Problem details:
What you return must be every line below that includes the word "slow".
(Beginning of Extracted information)
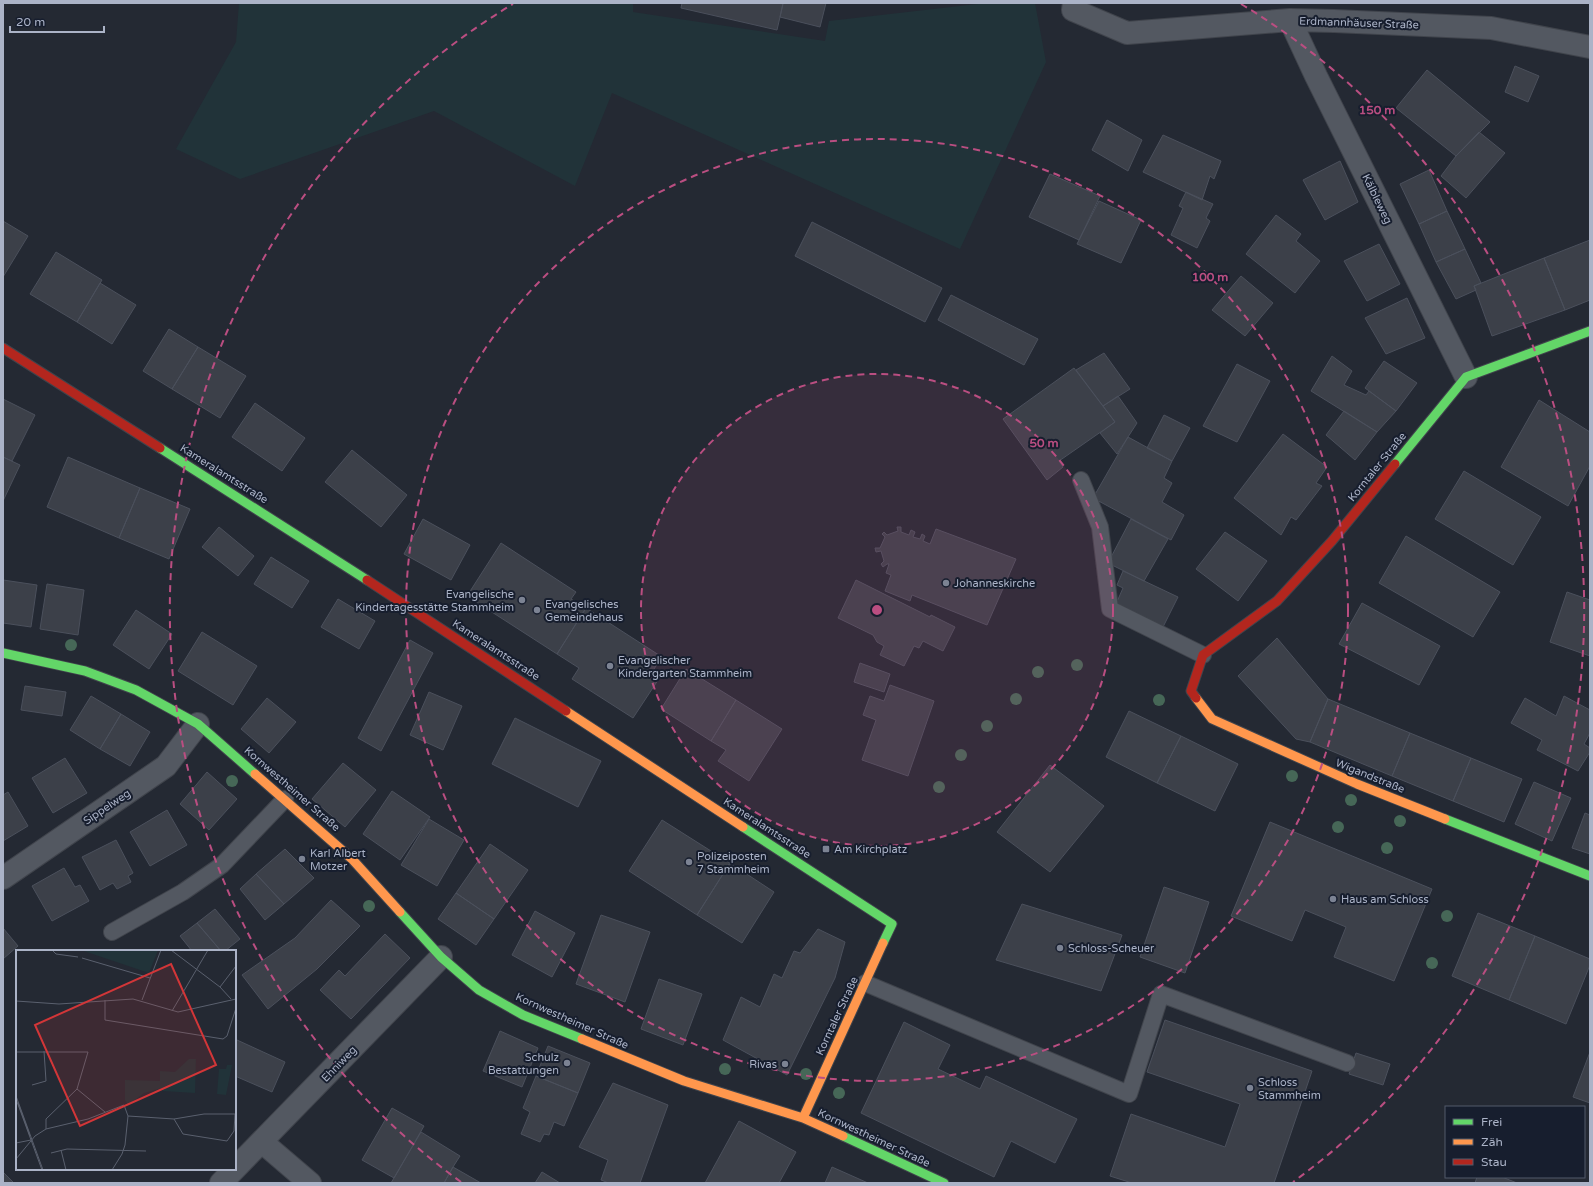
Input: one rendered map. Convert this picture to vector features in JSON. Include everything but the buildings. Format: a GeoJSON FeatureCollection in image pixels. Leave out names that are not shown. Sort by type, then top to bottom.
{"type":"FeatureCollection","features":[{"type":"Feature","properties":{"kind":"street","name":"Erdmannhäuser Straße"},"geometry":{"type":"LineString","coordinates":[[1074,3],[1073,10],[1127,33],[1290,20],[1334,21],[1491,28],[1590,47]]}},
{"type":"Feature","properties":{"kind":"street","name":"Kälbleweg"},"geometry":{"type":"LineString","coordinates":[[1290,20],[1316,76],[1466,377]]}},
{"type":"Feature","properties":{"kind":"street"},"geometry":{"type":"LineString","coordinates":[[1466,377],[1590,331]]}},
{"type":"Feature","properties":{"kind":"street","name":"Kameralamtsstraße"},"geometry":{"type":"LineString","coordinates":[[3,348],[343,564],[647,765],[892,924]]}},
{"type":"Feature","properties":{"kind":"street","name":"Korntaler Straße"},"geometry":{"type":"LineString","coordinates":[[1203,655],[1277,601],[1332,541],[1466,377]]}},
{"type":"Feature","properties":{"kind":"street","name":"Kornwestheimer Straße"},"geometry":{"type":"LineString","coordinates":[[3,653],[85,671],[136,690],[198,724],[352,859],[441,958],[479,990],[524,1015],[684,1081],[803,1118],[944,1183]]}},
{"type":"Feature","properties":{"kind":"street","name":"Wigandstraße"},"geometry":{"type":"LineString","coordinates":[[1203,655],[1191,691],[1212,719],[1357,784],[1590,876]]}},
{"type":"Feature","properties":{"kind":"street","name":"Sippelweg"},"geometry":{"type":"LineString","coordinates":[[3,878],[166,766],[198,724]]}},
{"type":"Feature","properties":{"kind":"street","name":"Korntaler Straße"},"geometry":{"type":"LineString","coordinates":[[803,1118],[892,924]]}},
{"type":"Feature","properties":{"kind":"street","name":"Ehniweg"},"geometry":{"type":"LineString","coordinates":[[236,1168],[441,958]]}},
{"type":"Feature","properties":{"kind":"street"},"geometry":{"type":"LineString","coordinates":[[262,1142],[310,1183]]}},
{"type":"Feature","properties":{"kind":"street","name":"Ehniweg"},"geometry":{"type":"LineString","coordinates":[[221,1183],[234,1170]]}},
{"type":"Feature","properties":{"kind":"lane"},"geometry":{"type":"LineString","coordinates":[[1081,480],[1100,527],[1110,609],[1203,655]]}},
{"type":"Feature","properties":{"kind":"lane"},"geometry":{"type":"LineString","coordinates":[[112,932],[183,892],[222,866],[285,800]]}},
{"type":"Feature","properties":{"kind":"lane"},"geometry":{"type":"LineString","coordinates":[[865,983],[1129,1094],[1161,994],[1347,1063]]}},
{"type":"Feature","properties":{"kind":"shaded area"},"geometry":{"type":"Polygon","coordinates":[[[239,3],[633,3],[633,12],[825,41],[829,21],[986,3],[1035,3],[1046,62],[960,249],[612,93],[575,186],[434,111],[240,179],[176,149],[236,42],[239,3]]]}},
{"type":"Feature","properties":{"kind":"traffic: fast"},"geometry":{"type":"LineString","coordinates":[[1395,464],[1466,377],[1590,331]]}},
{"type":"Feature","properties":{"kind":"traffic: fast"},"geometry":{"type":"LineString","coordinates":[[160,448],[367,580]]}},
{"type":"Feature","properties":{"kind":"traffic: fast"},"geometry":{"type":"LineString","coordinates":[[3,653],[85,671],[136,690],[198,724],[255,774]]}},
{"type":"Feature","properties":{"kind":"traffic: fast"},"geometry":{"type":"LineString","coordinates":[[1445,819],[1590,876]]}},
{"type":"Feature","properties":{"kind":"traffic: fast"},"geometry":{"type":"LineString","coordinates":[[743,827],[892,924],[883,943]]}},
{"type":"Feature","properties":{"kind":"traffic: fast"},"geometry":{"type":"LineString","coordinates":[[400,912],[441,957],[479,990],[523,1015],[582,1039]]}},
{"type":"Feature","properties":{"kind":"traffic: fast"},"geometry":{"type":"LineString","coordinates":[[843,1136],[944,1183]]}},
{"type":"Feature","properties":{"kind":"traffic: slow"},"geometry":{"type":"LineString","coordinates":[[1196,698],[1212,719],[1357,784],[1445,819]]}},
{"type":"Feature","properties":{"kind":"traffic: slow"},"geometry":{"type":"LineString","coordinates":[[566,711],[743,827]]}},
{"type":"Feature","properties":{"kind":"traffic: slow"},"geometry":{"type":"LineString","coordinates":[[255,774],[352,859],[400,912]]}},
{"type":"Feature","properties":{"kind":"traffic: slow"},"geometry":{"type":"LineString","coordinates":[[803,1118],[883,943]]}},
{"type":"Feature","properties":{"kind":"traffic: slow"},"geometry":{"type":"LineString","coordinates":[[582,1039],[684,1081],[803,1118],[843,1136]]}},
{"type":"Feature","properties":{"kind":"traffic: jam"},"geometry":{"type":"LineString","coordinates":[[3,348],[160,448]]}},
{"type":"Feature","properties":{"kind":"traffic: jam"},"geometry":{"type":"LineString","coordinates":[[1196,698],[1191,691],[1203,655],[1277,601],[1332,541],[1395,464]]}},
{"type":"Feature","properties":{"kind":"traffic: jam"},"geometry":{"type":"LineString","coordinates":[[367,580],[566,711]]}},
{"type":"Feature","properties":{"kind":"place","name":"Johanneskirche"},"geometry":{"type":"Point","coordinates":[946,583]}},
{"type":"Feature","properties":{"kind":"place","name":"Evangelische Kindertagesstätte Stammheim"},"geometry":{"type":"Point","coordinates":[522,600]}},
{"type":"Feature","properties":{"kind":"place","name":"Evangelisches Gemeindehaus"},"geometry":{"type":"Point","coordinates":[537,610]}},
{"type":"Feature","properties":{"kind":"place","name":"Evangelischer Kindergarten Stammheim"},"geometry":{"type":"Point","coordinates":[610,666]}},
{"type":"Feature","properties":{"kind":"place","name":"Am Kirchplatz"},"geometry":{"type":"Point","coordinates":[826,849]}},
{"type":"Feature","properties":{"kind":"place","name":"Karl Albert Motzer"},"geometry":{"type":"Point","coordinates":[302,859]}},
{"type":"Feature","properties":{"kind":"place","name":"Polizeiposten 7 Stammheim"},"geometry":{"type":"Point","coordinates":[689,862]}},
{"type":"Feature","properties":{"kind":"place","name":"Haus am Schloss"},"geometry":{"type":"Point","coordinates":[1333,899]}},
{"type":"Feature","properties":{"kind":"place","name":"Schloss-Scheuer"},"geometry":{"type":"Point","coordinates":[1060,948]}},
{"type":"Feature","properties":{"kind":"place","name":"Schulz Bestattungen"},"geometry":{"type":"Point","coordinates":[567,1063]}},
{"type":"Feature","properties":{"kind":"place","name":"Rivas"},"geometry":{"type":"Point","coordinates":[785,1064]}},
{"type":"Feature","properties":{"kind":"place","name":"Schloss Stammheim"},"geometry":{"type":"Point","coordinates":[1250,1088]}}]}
(End of Extracted information)
Response to the exercise:
{"type":"Feature","properties":{"kind":"traffic: slow"},"geometry":{"type":"LineString","coordinates":[[1196,698],[1212,719],[1357,784],[1445,819]]}},
{"type":"Feature","properties":{"kind":"traffic: slow"},"geometry":{"type":"LineString","coordinates":[[566,711],[743,827]]}},
{"type":"Feature","properties":{"kind":"traffic: slow"},"geometry":{"type":"LineString","coordinates":[[255,774],[352,859],[400,912]]}},
{"type":"Feature","properties":{"kind":"traffic: slow"},"geometry":{"type":"LineString","coordinates":[[803,1118],[883,943]]}},
{"type":"Feature","properties":{"kind":"traffic: slow"},"geometry":{"type":"LineString","coordinates":[[582,1039],[684,1081],[803,1118],[843,1136]]}},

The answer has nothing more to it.